Interleukin-32 promotes osteoclast differentiation but not osteoclast activation.
Mabilleau G., Sabokbar A.
BACKGROUND: Interleukin-32 (IL-32) is a newly described cytokine produced after stimulation by IL-2 or IL-18 and IFN-gamma. IL-32 has the typical properties of a pro-inflammatory mediator and although its role in rheumatoid arthritis has been recently reported its effect on the osteoclastogenesis process remains unclear. METHODOLOGY/PRINCIPAL FINDINGS: In the present study, we have shown that IL-32 was a potent modulator of osteoclastogenesis in vitro, whereby it promoted the differentiation of osteoclast precursors into TRAcP+ VNR+ multinucleated cells expressing specific osteoclast markers (up-regulation of NFATc1, OSCAR, Cathepsin K), but it was incapable of inducing the maturation of these multinucleated cells into bone-resorbing cells. The lack of bone resorption in IL-32-treated cultures could in part be explain by the lack of F-actin ring formation by the multinucleated cells generated. Moreover, when IL-32 was added to PBMC cultures maintained with soluble RANKL, although the number of newly generated osteoclast was increased, a significant decrease of the percentage of lacunar resorption was evident suggesting a possible inhibitory effect of this cytokine on osteoclast activation.

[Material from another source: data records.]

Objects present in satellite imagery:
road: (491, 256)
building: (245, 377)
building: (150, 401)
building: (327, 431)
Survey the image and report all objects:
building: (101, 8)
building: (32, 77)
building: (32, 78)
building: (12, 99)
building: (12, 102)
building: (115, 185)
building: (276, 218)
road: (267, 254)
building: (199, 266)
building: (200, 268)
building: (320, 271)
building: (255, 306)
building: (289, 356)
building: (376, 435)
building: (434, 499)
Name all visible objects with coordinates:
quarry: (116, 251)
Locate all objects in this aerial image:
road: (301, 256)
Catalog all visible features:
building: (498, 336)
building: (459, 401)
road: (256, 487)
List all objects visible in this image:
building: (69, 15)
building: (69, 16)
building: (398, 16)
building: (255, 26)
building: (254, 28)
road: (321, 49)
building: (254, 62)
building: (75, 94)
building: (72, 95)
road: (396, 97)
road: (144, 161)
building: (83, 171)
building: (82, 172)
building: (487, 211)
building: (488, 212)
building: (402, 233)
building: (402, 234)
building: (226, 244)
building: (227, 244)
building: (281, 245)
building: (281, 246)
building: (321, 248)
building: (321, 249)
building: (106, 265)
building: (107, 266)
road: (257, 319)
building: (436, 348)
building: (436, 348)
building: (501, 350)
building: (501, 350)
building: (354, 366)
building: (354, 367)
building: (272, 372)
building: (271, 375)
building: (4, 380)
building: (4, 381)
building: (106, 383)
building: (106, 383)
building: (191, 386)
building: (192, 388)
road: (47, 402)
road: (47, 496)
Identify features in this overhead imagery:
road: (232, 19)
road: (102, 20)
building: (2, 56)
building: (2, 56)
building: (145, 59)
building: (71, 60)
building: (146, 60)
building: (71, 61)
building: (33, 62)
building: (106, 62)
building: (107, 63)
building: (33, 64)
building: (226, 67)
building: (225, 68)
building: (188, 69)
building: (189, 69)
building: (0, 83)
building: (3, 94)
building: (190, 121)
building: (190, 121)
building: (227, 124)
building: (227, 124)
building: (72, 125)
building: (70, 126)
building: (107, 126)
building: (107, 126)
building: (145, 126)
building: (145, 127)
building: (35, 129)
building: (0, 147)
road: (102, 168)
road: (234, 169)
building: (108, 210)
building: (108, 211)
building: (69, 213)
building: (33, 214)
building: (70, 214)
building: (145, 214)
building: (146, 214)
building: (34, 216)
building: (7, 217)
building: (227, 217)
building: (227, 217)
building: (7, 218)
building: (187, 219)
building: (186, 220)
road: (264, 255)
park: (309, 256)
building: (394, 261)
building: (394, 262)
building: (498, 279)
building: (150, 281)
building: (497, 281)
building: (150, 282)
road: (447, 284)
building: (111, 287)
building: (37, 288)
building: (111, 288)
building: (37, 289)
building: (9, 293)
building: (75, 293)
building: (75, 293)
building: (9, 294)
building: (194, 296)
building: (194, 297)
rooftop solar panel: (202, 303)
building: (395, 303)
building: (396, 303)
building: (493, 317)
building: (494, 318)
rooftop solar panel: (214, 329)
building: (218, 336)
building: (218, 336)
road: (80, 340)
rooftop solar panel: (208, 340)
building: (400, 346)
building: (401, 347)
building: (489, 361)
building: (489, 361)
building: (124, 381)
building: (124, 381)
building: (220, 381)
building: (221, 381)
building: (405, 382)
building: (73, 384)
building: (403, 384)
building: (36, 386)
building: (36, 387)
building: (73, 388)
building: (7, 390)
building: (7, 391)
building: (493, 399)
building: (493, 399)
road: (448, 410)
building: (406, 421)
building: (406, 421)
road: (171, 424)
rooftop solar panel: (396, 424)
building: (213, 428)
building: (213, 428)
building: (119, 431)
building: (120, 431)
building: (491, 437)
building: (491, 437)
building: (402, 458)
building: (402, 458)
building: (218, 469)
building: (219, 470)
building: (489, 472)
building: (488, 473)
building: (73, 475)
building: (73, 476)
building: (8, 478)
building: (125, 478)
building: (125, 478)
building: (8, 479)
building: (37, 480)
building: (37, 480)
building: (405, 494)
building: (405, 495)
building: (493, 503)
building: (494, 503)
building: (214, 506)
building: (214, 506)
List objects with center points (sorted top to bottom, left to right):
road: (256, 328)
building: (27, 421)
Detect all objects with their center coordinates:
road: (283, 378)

To determine the mechanism by which IL-32 induces such response, we sought to determine the intracellular pathways activated and the release of soluble mediators in response to IL-32. Our results indicated that compared to RANKL, IL-32 induced a massive activation of ERK1/2 and Akt. Moreover, IL-32 was also capable of stimulating the release of IL-4 and IFN-gamma, two known inhibitors of osteoclast formation and activation. CONCLUSIONS/SIGNIFICANCE: This is the first in vitro report on the complex role of IL-32 on osteoclast precursors. Further clarification on the exact role of IL-32 in vivo is required prior to the development of any potential therapeutic approach.